A kd-tree is a hierarchal structure built by partitioning the data
recursively along the dimension of maximum variance. At
each iteration the variance of each column is computed and the data is
split into two parts on the column with maximum variance. The
splitting threshold can be selected to be the mean or the median (use
the `ThresholdMethod`

option of
`vl_kdtreebuild`

).

# Querying

`vl_kdtreequery`

uses a best-bin first search
heuristic.
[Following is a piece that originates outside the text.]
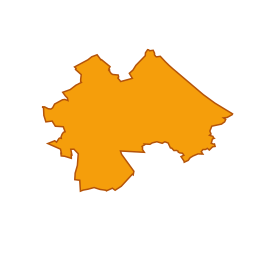 outline of Celbridge Lea-4, Kildare, Ireland, rotated 33°
{"feature_id": "5873133B70404185317284", "entity_name": "Celbridge Lea-4", "entity_type": "district", "adm_level": 2, "iso_a3": "IRL", "parent_name": "Ireland", "parent_adm1": "Kildare", "projection": "equal_earth", "projection_center": [-6.548, 53.32], "detail": "fine", "context": "isolated", "style": "filled", "palette": "amber", "viewbox_px": 256, "rotation_deg": 33, "n_neighbors": 0, "source": "geoboundaries", "source_scale": "gbopen_adm2", "svg_char_len": 1947}
<svg xmlns="http://www.w3.org/2000/svg" viewBox="0 0 256 256"><g transform="rotate(33 128 128)"><path d="M197.8,116.0L200.8,111.6L205.0,109.1L202.3,107.9L202.5,105.3L204.8,103.7L205.6,101.9L208.2,102.2L209.2,97.7L211.1,96.0L209.2,94.3L208.6,94.9L206.2,95.5L204.8,91.4L205.9,89.7L205.0,89.7L203.8,88.8L200.3,89.7L200.9,87.8L198.3,86.0L197.3,80.8L204.3,73.8L205.7,70.2L205.3,67.6L202.6,67.5L205.4,65.2L208.1,60.1L208.0,59.2L187.3,59.8L172.9,59.0L133.3,53.9L128.1,53.1L123.2,52.1L116.0,50.3L113.2,52.8L112.3,52.9L110.4,52.2L109.5,50.8L106.8,49.1L104.0,51.5L102.8,51.2L101.8,51.6L101.7,55.4L103.1,58.0L100.5,71.1L100.6,76.7L99.3,81.4L104.6,84.0L96.6,93.0L92.3,91.6L92.4,90.3L90.9,88.9L86.1,91.4L84.3,91.5L80.4,90.0L80.9,89.3L79.8,88.9L79.5,86.3L68.5,85.1L68.2,85.6L62.2,83.4L58.8,88.0L57.2,92.7L49.9,105.9L52.0,106.3L52.1,107.5L59.7,108.7L61.9,113.1L63.0,114.8L64.1,115.1L61.0,120.5L58.6,127.3L53.8,133.6L58.2,135.3L60.8,135.8L62.7,137.7L59.4,138.5L57.6,140.1L53.4,147.9L53.8,152.2L53.0,154.1L50.6,155.3L46.6,155.7L44.9,156.7L45.2,157.2L46.0,156.9L50.6,163.3L55.8,167.6L60.6,163.5L66.1,166.1L73.0,162.2L77.3,165.4L76.2,166.7L76.1,169.2L76.7,171.9L77.7,173.0L76.2,173.6L75.8,174.4L75.8,178.8L73.5,178.6L69.2,184.7L82.9,182.5L86.0,185.6L85.5,185.8L87.2,187.8L90.3,186.2L97.0,184.3L95.0,181.3L95.6,181.1L91.6,177.0L94.2,175.2L100.3,176.7L105.9,186.9L108.3,194.7L111.5,200.3L116.0,198.1L122.5,206.9L124.3,204.4L127.7,201.2L132.0,196.4L137.9,194.8L143.5,192.2L144.1,192.5L147.7,187.0L151.1,187.2L154.1,180.5L156.8,164.4L157.9,164.5L156.5,161.1L137.0,153.6L134.2,151.4L154.9,139.5L151.7,138.1L151.0,136.6L149.8,135.8L151.2,132.7L150.5,132.5L155.3,129.7L156.5,127.2L159.7,123.8L165.0,122.2L166.4,119.5L169.8,118.7L174.4,121.6L175.7,121.1L178.8,121.9L180.9,120.4L182.7,120.2L183.2,120.8L184.9,120.7L187.4,119.5L189.7,120.4L188.0,123.1L192.9,125.2L193.8,126.1L196.1,122.4L196.3,119.1L197.8,116.0Z" fill="#f59e0b" stroke="#b45309" stroke-width="1.5"/></g></svg>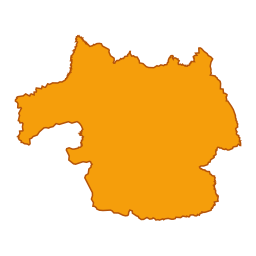 Soi Dao, Chanthaburi, Thailand (Mercator projection)
{"feature_id": "78962969B71557227555667", "entity_name": "Soi Dao", "entity_type": "district", "adm_level": 2, "iso_a3": "THA", "parent_name": "Thailand", "parent_adm1": "Chanthaburi", "projection": "mercator", "projection_center": [102.227, 13.187], "detail": "fine", "context": "isolated", "style": "filled", "palette": "amber", "viewbox_px": 256, "rotation_deg": 0, "n_neighbors": 0, "source": "geoboundaries", "source_scale": "gbopen_adm2", "svg_char_len": 5683}
<svg xmlns="http://www.w3.org/2000/svg" viewBox="0 0 256 256"><path d="M28.7,144.9L29.6,144.5L30.1,143.4L29.6,139.0L31.6,138.2L33.1,136.5L37.3,135.0L39.3,131.9L43.9,127.9L46.0,127.6L48.6,128.1L50.1,127.3L53.1,126.6L56.1,123.6L59.3,124.4L68.4,121.7L71.9,123.1L77.0,121.6L78.2,122.3L79.6,123.4L81.4,125.9L82.8,129.3L81.6,130.6L81.8,131.6L80.6,131.9L81.3,132.9L79.6,133.3L80.7,133.9L79.8,134.2L80.4,134.7L80.2,135.2L81.7,135.4L83.3,136.9L82.2,137.9L82.7,138.6L82.6,139.8L81.5,140.3L81.7,141.2L80.8,142.6L80.9,143.1L81.6,143.3L81.3,144.6L81.9,144.4L82.1,145.7L80.3,147.3L78.5,147.3L78.2,148.1L74.1,149.1L72.5,149.1L69.1,147.8L66.7,148.7L66.3,150.0L69.2,155.9L68.8,160.0L73.5,163.8L75.6,164.2L83.0,161.7L86.6,162.3L89.4,161.3L90.7,161.9L91.3,163.6L92.1,164.2L91.1,165.5L91.0,167.1L88.9,169.0L88.2,173.7L85.6,175.4L84.8,177.8L92.4,192.6L92.5,195.7L91.4,199.1L93.5,202.7L92.9,206.2L94.6,206.4L96.3,207.7L96.9,209.1L99.5,210.2L103.0,210.5L110.4,210.1L112.0,210.8L113.9,212.9L118.4,213.0L123.0,215.2L125.4,215.8L127.3,215.6L128.3,214.9L128.8,211.9L129.9,210.0L132.3,211.0L132.4,213.1L136.5,215.9L138.2,216.4L138.8,217.8L141.2,219.5L143.6,219.4L147.0,217.5L149.7,219.1L152.1,218.8L153.1,217.9L154.8,218.7L155.8,220.0L158.2,219.6L159.3,220.1L162.9,218.9L163.6,219.7L165.2,218.8L168.2,218.4L171.4,219.2L173.2,219.2L175.2,218.6L175.9,217.3L180.7,217.6L182.8,216.1L186.3,216.8L186.6,216.2L188.9,216.9L189.5,216.6L190.2,215.1L191.7,214.9L193.4,214.9L194.4,215.6L196.2,215.9L197.2,215.4L197.5,214.5L199.3,215.2L200.0,213.6L202.3,212.7L202.1,212.0L203.9,212.4L206.0,212.0L211.1,210.2L211.6,208.1L212.4,208.2L213.8,204.9L214.7,205.3L215.1,204.6L214.3,202.1L218.1,201.1L217.7,199.9L218.2,196.2L217.4,195.9L217.8,195.6L217.5,195.2L216.4,194.6L215.6,192.7L215.6,190.2L214.2,189.0L214.9,188.5L214.3,187.2L214.4,186.3L214.0,186.1L214.3,185.4L213.9,185.2L214.4,185.0L214.6,184.1L215.1,184.3L215.7,183.1L214.3,181.5L214.8,180.9L215.3,180.9L214.6,179.3L215.1,177.8L214.5,177.2L214.5,176.1L212.2,175.7L210.9,174.3L210.2,174.2L209.4,171.6L207.2,171.5L205.1,170.5L205.0,170.0L202.6,169.7L201.6,168.8L201.0,169.0L200.6,168.2L199.7,167.9L199.5,166.8L201.0,166.0L203.6,166.0L207.6,164.6L208.5,162.3L210.0,162.1L210.6,159.8L214.1,157.5L214.1,156.6L213.6,156.1L216.0,154.5L215.7,151.1L216.3,150.8L216.2,149.9L216.9,150.0L217.1,148.2L217.8,147.3L219.0,147.4L219.9,148.1L221.3,148.0L222.8,149.1L224.9,149.5L225.8,148.9L227.5,150.0L228.9,150.0L232.6,148.5L232.8,147.4L233.7,146.8L236.9,146.3L238.3,144.2L239.1,144.2L239.9,144.7L239.8,145.4L240.6,145.5L240.6,143.5L240.4,142.2L239.7,141.9L240.2,141.1L239.4,141.3L239.7,137.7L238.6,137.0L238.7,135.6L236.7,134.6L236.4,134.0L236.6,132.4L237.1,131.9L236.2,131.1L236.4,130.6L235.8,129.7L235.7,128.5L237.7,126.9L237.4,126.1L237.7,123.9L236.9,122.9L236.9,121.3L236.0,120.5L236.1,119.0L235.5,117.8L235.4,115.5L233.3,109.6L231.5,106.5L227.8,101.1L226.3,100.8L226.7,99.7L226.1,96.9L226.8,96.0L227.0,94.6L225.3,93.5L223.5,93.0L223.1,89.1L220.4,88.8L220.6,83.4L220.1,81.3L217.4,79.0L217.1,77.9L215.4,76.6L215.2,76.0L210.3,75.1L211.3,73.1L210.8,71.3L211.0,69.4L210.2,66.2L211.0,62.1L212.7,58.9L210.8,56.9L208.3,55.6L207.1,53.6L204.0,51.4L201.5,48.6L200.1,47.9L198.8,48.1L199.0,52.9L195.5,53.2L196.9,55.3L194.8,55.5L193.3,56.6L193.6,58.0L194.2,58.1L194.0,60.9L194.4,61.6L191.3,61.5L190.8,62.3L191.0,62.5L190.3,63.0L190.5,63.5L189.5,64.0L189.6,64.9L188.6,65.4L187.8,65.3L187.3,66.2L185.8,66.1L185.7,65.4L184.8,65.9L183.9,65.1L183.1,65.2L182.5,64.2L181.4,65.0L180.2,64.1L179.0,64.6L178.4,64.3L178.1,62.9L179.2,60.7L178.1,60.0L177.9,58.9L177.2,59.1L175.7,58.0L174.4,57.9L173.4,58.4L173.2,59.1L172.3,57.6L173.2,56.5L172.7,55.6L171.4,55.6L170.6,56.0L170.3,57.5L169.7,57.3L169.0,58.4L168.3,60.3L168.4,62.0L167.6,62.4L166.8,64.6L164.5,64.8L163.7,65.6L160.8,64.9L159.2,66.0L158.0,66.2L157.0,65.7L153.8,67.7L148.6,67.5L146.3,66.7L143.0,63.6L139.5,62.9L139.2,60.7L137.2,57.1L134.9,56.9L133.5,55.8L131.7,56.1L130.1,53.3L130.3,51.4L129.9,51.4L128.9,53.7L127.7,54.6L127.6,56.0L124.8,56.5L123.5,58.5L122.4,58.4L121.5,59.0L120.7,58.6L119.8,59.8L118.1,60.7L117.1,60.4L115.8,61.4L114.8,63.2L113.8,63.2L113.3,62.7L114.2,60.4L114.1,58.2L110.5,55.7L108.9,52.0L109.2,50.2L108.8,49.4L102.4,46.0L101.4,43.8L99.4,43.4L96.8,43.6L94.4,44.9L93.7,44.5L92.6,45.7L89.8,46.4L87.6,44.0L87.2,44.3L86.7,43.6L86.0,43.6L86.3,42.8L85.7,42.9L85.7,42.2L85.0,42.3L84.8,41.3L83.2,40.8L83.3,40.0L82.2,39.3L82.7,38.1L81.9,38.2L81.5,37.4L81.1,37.8L80.2,37.5L79.5,36.3L79.0,36.5L78.8,35.9L78.4,36.3L77.7,35.9L77.4,36.7L76.5,36.8L76.5,37.7L75.9,38.6L76.3,39.0L76.0,39.5L76.6,39.7L75.8,41.4L76.3,41.2L77.5,42.1L76.2,45.0L76.7,45.9L76.3,46.6L75.1,47.0L75.5,48.2L75.0,49.9L74.1,49.8L74.0,50.6L73.3,50.9L74.1,51.3L74.3,52.0L73.2,53.3L73.0,54.2L71.0,56.1L71.8,57.1L70.9,57.6L70.8,59.6L71.0,60.0L71.4,59.6L71.8,59.9L70.7,60.8L71.8,61.2L71.6,63.5L71.0,63.9L71.3,65.0L70.7,64.7L70.5,65.0L71.4,66.8L71.3,67.7L70.4,68.0L71.4,68.8L70.5,69.1L70.9,70.5L70.2,71.0L70.8,72.2L69.7,72.4L69.7,73.6L69.2,74.0L68.4,73.6L68.4,75.1L67.8,74.7L67.3,75.6L67.6,77.0L66.8,77.4L66.6,78.6L65.7,78.7L65.3,80.0L61.9,82.0L59.9,81.9L57.7,83.0L52.6,82.9L49.7,84.4L47.7,83.8L45.5,87.3L44.3,87.2L42.2,86.1L41.5,88.7L36.3,88.0L35.9,89.7L36.5,90.8L36.3,92.0L34.1,92.1L34.1,94.9L31.3,93.9L30.3,94.4L30.0,95.8L29.5,96.0L25.7,93.9L23.2,95.9L17.8,96.7L16.7,97.4L17.1,98.2L15.5,99.8L15.4,101.1L17.3,102.4L18.0,103.7L17.7,107.7L18.7,108.0L20.8,107.5L21.4,108.3L18.8,113.2L19.6,115.5L18.3,120.6L19.4,121.1L20.0,122.9L22.3,122.7L23.0,123.7L22.4,126.8L23.0,130.5L22.7,130.9L19.6,131.1L19.9,133.5L19.0,135.3L17.6,136.7L18.9,137.2L18.5,138.5L19.4,139.9L21.2,140.7L21.2,142.4L22.5,142.4L24.4,143.7L27.6,144.1L28.7,144.9Z" fill="#f59e0b" stroke="#b45309" stroke-width="1.5"/></svg>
This is a branch-and-bound technique that maintains an
estimate of the smallest distance from the query point to any of the
data points down all of the open paths.

`vl_kdtreequery`

supports two important operations:
*approximate nearest-neighbor search* and *k-nearest
neighbor search*. The latter can be used to return the
*k* nearest neighbors to a given query point `Q`

.
For instance:

[index, distance] = vl_kdtreequery(kdtree, X, Q, 'NumNeighbors', 10) ;

returns the closest 10 neighbors to `Q`

in `X`

and their distances, stored along the columns of
`index`

and `distance`

.

The `MaxComparisons`

option is used to run an ANN query.
The parameter specifies how many paths in the best-bin-first search of
the kd-tree can be checked before giving up and returning the closest
point encountered so far. For instance:

[index, distance] = vl_kdtreequery(kdtree, X, Q, 'NumNeighbors', 10, 'MaxComparisons', 15) ;

does not compare any point in `Q`

with more than 15
points in `X`

.

# Randomized kd-tree forests

VLFeat supports constructing randomized *forests* of
kd-trees to improve the effectiveness of the representation in high
dimensions. The parameter `NumTrees`

of
`vl_kdtreebuild`

specifies how many trees to use in
constructing the forest. Each tree is constructed independently.
Instead of always splitting on the maximally variant dimension, each
tree chooses randomly among the top five most variant dimensions at
each level. When querying, `vl_kdtreequery`

runs
best-bin-first across all the trees in parallel. For instance

kdtree = vl_kdtreebuild(X, 'NumTrees', 4) ; [index, distance] = vl_kdtreequery(kdtree, X, Q) ;

constructs four trees and queries them.